BEGIN
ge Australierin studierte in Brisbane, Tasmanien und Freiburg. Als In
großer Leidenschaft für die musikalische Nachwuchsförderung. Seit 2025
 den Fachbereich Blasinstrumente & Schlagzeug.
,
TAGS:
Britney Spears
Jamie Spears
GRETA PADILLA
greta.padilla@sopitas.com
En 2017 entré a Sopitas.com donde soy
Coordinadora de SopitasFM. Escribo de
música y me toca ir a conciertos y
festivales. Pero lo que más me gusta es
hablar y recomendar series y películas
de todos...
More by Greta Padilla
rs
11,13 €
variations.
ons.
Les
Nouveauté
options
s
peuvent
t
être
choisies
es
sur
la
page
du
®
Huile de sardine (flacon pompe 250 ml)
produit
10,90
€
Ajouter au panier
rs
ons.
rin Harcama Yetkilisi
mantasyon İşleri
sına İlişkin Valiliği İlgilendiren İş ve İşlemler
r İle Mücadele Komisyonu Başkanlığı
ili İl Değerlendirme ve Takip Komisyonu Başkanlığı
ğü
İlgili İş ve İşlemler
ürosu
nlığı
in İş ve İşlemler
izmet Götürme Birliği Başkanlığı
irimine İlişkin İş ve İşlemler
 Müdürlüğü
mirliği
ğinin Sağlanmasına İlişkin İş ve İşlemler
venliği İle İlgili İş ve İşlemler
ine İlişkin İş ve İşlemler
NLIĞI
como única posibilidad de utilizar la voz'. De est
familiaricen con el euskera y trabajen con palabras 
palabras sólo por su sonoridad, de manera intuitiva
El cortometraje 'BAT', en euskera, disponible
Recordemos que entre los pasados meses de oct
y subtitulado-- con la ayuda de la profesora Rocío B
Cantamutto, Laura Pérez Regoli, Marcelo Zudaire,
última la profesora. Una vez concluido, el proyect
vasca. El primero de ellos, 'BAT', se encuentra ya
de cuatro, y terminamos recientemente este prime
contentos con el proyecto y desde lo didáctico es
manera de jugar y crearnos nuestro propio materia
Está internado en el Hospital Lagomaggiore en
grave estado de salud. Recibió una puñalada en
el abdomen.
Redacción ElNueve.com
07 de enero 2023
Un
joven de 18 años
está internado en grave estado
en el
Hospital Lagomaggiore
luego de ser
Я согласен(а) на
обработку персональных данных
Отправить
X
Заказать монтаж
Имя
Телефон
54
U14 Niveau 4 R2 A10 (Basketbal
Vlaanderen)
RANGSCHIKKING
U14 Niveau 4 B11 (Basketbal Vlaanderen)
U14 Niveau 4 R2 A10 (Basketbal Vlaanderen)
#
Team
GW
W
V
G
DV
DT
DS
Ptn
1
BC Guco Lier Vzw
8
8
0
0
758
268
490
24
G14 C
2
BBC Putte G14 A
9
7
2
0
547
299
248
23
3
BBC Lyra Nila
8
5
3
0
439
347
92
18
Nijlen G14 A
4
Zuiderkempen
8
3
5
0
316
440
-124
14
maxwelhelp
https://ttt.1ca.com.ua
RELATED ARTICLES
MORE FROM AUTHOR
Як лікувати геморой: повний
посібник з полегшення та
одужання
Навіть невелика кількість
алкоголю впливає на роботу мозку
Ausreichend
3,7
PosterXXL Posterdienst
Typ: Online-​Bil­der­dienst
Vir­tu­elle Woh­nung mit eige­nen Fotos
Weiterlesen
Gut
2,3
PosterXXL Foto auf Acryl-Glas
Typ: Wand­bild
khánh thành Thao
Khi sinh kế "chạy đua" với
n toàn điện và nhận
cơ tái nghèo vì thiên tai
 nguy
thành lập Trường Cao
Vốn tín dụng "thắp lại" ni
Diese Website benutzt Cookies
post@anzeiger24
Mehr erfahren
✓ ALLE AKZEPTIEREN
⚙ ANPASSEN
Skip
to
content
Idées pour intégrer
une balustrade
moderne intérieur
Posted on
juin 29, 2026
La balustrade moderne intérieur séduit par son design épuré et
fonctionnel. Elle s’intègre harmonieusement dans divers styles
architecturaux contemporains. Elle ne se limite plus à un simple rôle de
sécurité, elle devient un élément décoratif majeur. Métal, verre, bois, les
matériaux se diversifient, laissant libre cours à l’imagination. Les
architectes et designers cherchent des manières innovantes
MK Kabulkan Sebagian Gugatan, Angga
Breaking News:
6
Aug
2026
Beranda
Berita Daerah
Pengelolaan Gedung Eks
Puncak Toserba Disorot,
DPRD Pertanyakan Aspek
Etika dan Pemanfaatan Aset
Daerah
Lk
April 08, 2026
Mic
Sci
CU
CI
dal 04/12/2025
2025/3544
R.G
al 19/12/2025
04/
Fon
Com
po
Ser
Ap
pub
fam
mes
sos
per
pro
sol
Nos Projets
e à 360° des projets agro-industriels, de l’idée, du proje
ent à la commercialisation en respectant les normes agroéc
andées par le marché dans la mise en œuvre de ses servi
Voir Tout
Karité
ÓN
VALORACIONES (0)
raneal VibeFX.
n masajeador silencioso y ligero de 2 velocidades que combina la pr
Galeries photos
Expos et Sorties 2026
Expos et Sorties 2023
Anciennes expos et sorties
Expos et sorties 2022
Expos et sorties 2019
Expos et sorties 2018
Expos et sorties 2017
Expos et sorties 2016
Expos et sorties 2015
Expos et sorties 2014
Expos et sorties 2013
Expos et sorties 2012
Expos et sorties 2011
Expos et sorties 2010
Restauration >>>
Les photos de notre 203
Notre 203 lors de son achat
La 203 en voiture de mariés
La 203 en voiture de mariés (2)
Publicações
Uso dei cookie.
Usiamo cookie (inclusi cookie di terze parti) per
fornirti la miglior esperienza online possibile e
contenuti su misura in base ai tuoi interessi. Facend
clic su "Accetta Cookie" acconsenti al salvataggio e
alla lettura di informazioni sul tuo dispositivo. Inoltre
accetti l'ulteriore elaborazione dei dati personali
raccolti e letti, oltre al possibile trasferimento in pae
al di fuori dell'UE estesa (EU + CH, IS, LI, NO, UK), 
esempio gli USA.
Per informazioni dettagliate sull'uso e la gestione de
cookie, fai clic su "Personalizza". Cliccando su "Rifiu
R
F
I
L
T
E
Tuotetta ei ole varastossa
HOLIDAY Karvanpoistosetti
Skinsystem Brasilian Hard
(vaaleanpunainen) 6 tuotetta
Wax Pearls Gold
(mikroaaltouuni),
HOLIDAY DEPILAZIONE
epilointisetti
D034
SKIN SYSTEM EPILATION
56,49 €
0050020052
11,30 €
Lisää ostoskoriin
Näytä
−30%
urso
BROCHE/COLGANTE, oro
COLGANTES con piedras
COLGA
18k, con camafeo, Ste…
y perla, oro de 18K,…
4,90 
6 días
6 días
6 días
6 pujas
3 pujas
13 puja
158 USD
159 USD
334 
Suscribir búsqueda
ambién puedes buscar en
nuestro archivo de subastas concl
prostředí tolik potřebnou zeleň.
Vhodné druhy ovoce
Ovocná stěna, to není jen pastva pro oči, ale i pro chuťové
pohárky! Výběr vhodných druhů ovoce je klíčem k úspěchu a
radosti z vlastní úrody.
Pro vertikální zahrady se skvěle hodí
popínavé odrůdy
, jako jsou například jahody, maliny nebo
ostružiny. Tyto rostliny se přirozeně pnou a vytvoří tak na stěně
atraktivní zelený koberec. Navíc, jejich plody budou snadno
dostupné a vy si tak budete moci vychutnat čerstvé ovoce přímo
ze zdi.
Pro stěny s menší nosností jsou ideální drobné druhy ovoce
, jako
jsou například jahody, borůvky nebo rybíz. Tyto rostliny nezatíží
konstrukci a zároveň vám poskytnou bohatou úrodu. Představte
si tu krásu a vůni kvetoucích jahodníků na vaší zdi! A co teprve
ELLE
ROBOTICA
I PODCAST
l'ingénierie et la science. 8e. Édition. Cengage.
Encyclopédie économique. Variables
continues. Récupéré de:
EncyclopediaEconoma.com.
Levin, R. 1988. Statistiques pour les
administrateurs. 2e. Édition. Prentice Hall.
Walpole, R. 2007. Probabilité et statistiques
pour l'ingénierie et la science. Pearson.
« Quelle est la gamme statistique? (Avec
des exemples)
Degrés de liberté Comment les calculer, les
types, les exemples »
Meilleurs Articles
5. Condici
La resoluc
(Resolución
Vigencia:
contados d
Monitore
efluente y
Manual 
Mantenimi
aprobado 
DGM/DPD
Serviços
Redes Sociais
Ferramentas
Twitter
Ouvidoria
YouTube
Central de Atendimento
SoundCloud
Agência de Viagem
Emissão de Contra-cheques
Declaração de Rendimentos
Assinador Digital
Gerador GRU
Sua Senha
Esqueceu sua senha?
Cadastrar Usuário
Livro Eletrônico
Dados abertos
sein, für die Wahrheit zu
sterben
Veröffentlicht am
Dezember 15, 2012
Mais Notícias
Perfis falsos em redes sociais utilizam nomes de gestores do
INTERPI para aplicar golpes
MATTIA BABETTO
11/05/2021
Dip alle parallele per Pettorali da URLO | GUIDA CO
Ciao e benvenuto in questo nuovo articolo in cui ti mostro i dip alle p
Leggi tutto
END
HOW TO COMPLETE THIS TASK —
Only the lines from the top of the data through the line that contains "Recordemos que entre los pasados meses de oct" should be quoted, exactly as they stand.

RESPONSE AREA —
ge Australierin studierte in Brisbane, Tasmanien und Freiburg. Als In
großer Leidenschaft für die musikalische Nachwuchsförderung. Seit 2025
 den Fachbereich Blasinstrumente & Schlagzeug.
,
TAGS:
Britney Spears
Jamie Spears
GRETA PADILLA
greta.padilla@sopitas.com
En 2017 entré a Sopitas.com donde soy
Coordinadora de SopitasFM. Escribo de
música y me toca ir a conciertos y
festivales. Pero lo que más me gusta es
hablar y recomendar series y películas
de todos...
More by Greta Padilla
rs
11,13 €
variations.
ons.
Les
Nouveauté
options
s
peuvent
t
être
choisies
es
sur
la
page
du
®
Huile de sardine (flacon pompe 250 ml)
produit
10,90
€
Ajouter au panier
rs
ons.
rin Harcama Yetkilisi
mantasyon İşleri
sına İlişkin Valiliği İlgilendiren İş ve İşlemler
r İle Mücadele Komisyonu Başkanlığı
ili İl Değerlendirme ve Takip Komisyonu Başkanlığı
ğü
İlgili İş ve İşlemler
ürosu
nlığı
in İş ve İşlemler
izmet Götürme Birliği Başkanlığı
irimine İlişkin İş ve İşlemler
 Müdürlüğü
mirliği
ğinin Sağlanmasına İlişkin İş ve İşlemler
venliği İle İlgili İş ve İşlemler
ine İlişkin İş ve İşlemler
NLIĞI
como única posibilidad de utilizar la voz'. De est
familiaricen con el euskera y trabajen con palabras 
palabras sólo por su sonoridad, de manera intuitiva
El cortometraje 'BAT', en euskera, disponible
Recordemos que entre los pasados meses de oct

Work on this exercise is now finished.